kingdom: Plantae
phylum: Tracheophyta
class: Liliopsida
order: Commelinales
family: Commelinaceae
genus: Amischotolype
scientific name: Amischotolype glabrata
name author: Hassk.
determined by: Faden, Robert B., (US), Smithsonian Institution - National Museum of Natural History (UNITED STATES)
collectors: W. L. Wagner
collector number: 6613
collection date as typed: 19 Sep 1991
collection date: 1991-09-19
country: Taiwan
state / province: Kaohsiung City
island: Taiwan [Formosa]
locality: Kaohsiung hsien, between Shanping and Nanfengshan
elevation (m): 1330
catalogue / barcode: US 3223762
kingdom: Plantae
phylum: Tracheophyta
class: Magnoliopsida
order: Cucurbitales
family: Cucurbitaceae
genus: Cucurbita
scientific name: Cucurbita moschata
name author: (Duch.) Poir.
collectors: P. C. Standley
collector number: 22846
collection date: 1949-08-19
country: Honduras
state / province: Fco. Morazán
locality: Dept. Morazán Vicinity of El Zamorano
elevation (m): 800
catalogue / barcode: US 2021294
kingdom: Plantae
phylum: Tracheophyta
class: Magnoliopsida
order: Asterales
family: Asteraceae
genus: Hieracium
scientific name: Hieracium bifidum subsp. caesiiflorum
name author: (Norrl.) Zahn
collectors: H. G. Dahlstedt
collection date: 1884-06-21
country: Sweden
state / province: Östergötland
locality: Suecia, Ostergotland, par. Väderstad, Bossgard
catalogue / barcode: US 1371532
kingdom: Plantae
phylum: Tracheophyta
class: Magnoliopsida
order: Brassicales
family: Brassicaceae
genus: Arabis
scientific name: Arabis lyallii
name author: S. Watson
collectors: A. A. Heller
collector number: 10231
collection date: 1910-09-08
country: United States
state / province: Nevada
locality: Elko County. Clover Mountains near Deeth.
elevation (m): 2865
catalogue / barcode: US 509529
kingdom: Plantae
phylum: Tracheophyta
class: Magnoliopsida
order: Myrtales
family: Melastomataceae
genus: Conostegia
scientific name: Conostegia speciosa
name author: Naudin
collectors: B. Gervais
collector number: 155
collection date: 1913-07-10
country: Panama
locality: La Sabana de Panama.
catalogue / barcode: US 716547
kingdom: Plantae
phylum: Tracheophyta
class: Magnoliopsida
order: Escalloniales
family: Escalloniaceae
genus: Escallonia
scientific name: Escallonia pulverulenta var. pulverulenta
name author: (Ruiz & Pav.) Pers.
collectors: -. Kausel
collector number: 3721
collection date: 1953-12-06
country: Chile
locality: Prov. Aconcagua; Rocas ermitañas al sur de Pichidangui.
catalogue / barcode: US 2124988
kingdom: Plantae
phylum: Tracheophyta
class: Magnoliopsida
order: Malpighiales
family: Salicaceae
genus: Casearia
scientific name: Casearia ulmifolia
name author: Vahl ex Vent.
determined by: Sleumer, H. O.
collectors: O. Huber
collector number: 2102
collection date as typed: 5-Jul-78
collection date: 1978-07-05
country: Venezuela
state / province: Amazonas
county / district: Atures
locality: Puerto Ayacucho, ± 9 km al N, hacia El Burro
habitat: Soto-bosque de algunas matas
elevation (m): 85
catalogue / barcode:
--------
▶ Brief: Rename every "locality" in the material above to "place" and give all of it again with nothing else changed.

▶ Output for this exercise:
kingdom: Plantae
phylum: Tracheophyta
class: Liliopsida
order: Commelinales
family: Commelinaceae
genus: Amischotolype
scientific name: Amischotolype glabrata
name author: Hassk.
determined by: Faden, Robert B., (US), Smithsonian Institution - National Museum of Natural History (UNITED STATES)
collectors: W. L. Wagner
collector number: 6613
collection date as typed: 19 Sep 1991
collection date: 1991-09-19
country: Taiwan
state / province: Kaohsiung City
island: Taiwan [Formosa]
place: Kaohsiung hsien, between Shanping and Nanfengshan
elevation (m): 1330
catalogue / barcode: US 3223762
kingdom: Plantae
phylum: Tracheophyta
class: Magnoliopsida
order: Cucurbitales
family: Cucurbitaceae
genus: Cucurbita
scientific name: Cucurbita moschata
name author: (Duch.) Poir.
collectors: P. C. Standley
collector number: 22846
collection date: 1949-08-19
country: Honduras
state / province: Fco. Morazán
place: Dept. Morazán Vicinity of El Zamorano
elevation (m): 800
catalogue / barcode: US 2021294
kingdom: Plantae
phylum: Tracheophyta
class: Magnoliopsida
order: Asterales
family: Asteraceae
genus: Hieracium
scientific name: Hieracium bifidum subsp. caesiiflorum
name author: (Norrl.) Zahn
collectors: H. G. Dahlstedt
collection date: 1884-06-21
country: Sweden
state / province: Östergötland
place: Suecia, Ostergotland, par. Väderstad, Bossgard
catalogue / barcode: US 1371532
kingdom: Plantae
phylum: Tracheophyta
class: Magnoliopsida
order: Brassicales
family: Brassicaceae
genus: Arabis
scientific name: Arabis lyallii
name author: S. Watson
collectors: A. A. Heller
collector number: 10231
collection date: 1910-09-08
country: United States
state / province: Nevada
place: Elko County. Clover Mountains near Deeth.
elevation (m): 2865
catalogue / barcode: US 509529
kingdom: Plantae
phylum: Tracheophyta
class: Magnoliopsida
order: Myrtales
family: Melastomataceae
genus: Conostegia
scientific name: Conostegia speciosa
name author: Naudin
collectors: B. Gervais
collector number: 155
collection date: 1913-07-10
country: Panama
place: La Sabana de Panama.
catalogue / barcode: US 716547
kingdom: Plantae
phylum: Tracheophyta
class: Magnoliopsida
order: Escalloniales
family: Escalloniaceae
genus: Escallonia
scientific name: Escallonia pulverulenta var. pulverulenta
name author: (Ruiz & Pav.) Pers.
collectors: -. Kausel
collector number: 3721
collection date: 1953-12-06
country: Chile
place: Prov. Aconcagua; Rocas ermitañas al sur de Pichidangui.
catalogue / barcode: US 2124988
kingdom: Plantae
phylum: Tracheophyta
class: Magnoliopsida
order: Malpighiales
family: Salicaceae
genus: Casearia
scientific name: Casearia ulmifolia
name author: Vahl ex Vent.
determined by: Sleumer, H. O.
collectors: O. Huber
collector number: 2102
collection date as typed: 5-Jul-78
collection date: 1978-07-05
country: Venezuela
state / province: Amazonas
county / district: Atures
place: Puerto Ayacucho, ± 9 km al N, hacia El Burro
habitat: Soto-bosque de algunas matas
elevation (m): 85
catalogue / barcode:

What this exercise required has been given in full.